# Partridge pea. or hog potato



## Nitram (Apr 2, 2011)

What can anyone tell me about it as this year one hay field is loaded. NCRS says it will kill livestock if feed alot of this weed/flower. TIA. Martin


----------



## Nitram (Apr 2, 2011)

Okay...what i've found out so far 10# per day is lethal so if it's 1/3 to1/2 of bale matter can be enough. Its good thick grass but there is a lot of it. Bale it mark em and feed one per three fed? It has to reseed its self every year and it's in bloom now. What do you think?
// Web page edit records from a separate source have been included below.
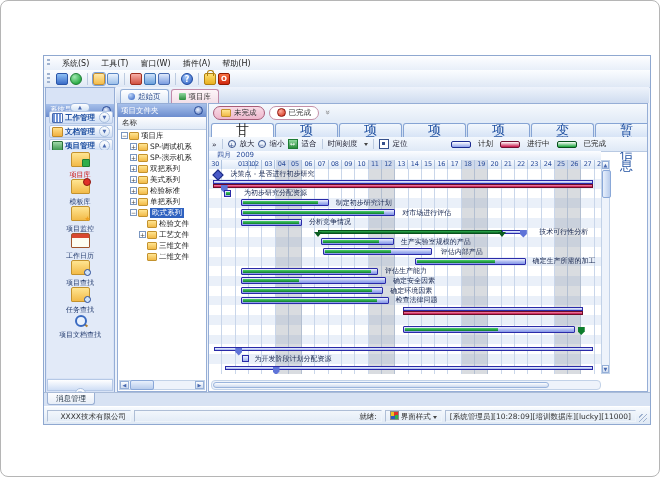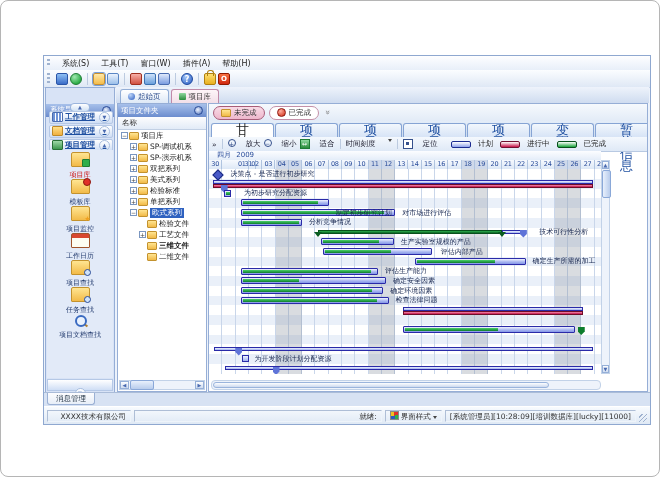--- a/index.html
+++ b/index.html
@@ -33,7 +33,7 @@
   .nav-header{position:absolute;left:0;right:0;top:16px;height:13px;background:linear-gradient(#a7c0ea,#6b8cce);color:#fff;font-size:7.5px;line-height:13px;padding-left:4px;display:flex;align-items:center;font-family:Liberation Mono, monospace;}
   .pin{width:7px;height:7px;margin-left:auto;margin-right:3px;background:radial-gradient(circle at 40% 40%,#eef4ff,#4a6cb8);border:1px solid #2a4c98;border-radius:50%;}
   .nav-collapse{position:absolute;top:15px;left:50%;transform:translateX(-50%);width:18px;height:7px;background:linear-gradient(#fff,#cfe0f4);border:1px solid #9ab4dc;border-radius:4px;font-size:5px;color:#4a6ab0;text-align:center;line-height:6px;}
-  .nsec{position:absolute;left:3px;right:1px;height:13px;background:linear-gradient(#ffffff,#cfdef5);border:1px solid #b5c8e6;border-radius:2px;display:flex;align-items:flex-start;font-size:7.5px;font-weight:bold;color:#1e4fa0;padding:0 2px;box-sizing:border-box;text-decoration:underline;}
+  .nsec{position:absolute;left:3px;right:1px;height:13px;background:linear-gradient(#ffffff,#cfdef5);border:1px solid #b5c8e6;border-radius:2px;display:flex;align-items:flex-end;font-size:7.5px;font-weight:bold;color:#1e4fa0;padding:0 2px;box-sizing:border-box;}
   .nsec-ico{width:9px;height:8px;margin-right:2px;border-radius:1px;}
   [data-name="work-management-icon"]{background:repeating-linear-gradient(90deg,#6f93d6 0 2px,#fff 2px 3px);border:1px solid #4a6cb0;}
   [data-name="document-management-icon"]{background:linear-gradient(#ffe08a,#f0b040);border:1px solid #c08a28;}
Martin


----------



## Nitram (Apr 2, 2011)

Okay...what i've found out so far 10# per day is lethal so if it's 1/3 to1/2 of bale matter can be enough. Its good thick grass but there is a lot of it. Bale it mark em and feed one per three fed? It has to reseed its self every year and it's in bloom now. What do you think? Martin


----------



## Vol (Jul 5, 2009)

Is it in grass or alfalfa?? If its in grass can you spray it(2-4d) and wait 30 days to bale it?

Regards, Mike


----------



## Nitram (Apr 2, 2011)

Well upon further research it is in plant or dried hay. I have seen it in the past but never gave it a second thought. Its been cut for years and fed. This year it is so abundant it made me curious and now nervous. Vol it is in CRP!!! Thank to the Guvment. I went ahead and laid it down today. The biggest concentration areas I will mark and feed it slowly I suppose unless it is really a non factor and much to do about nothing. but you can bet next year it will be sprayed into oblivion. 24d is the thing? Martin


----------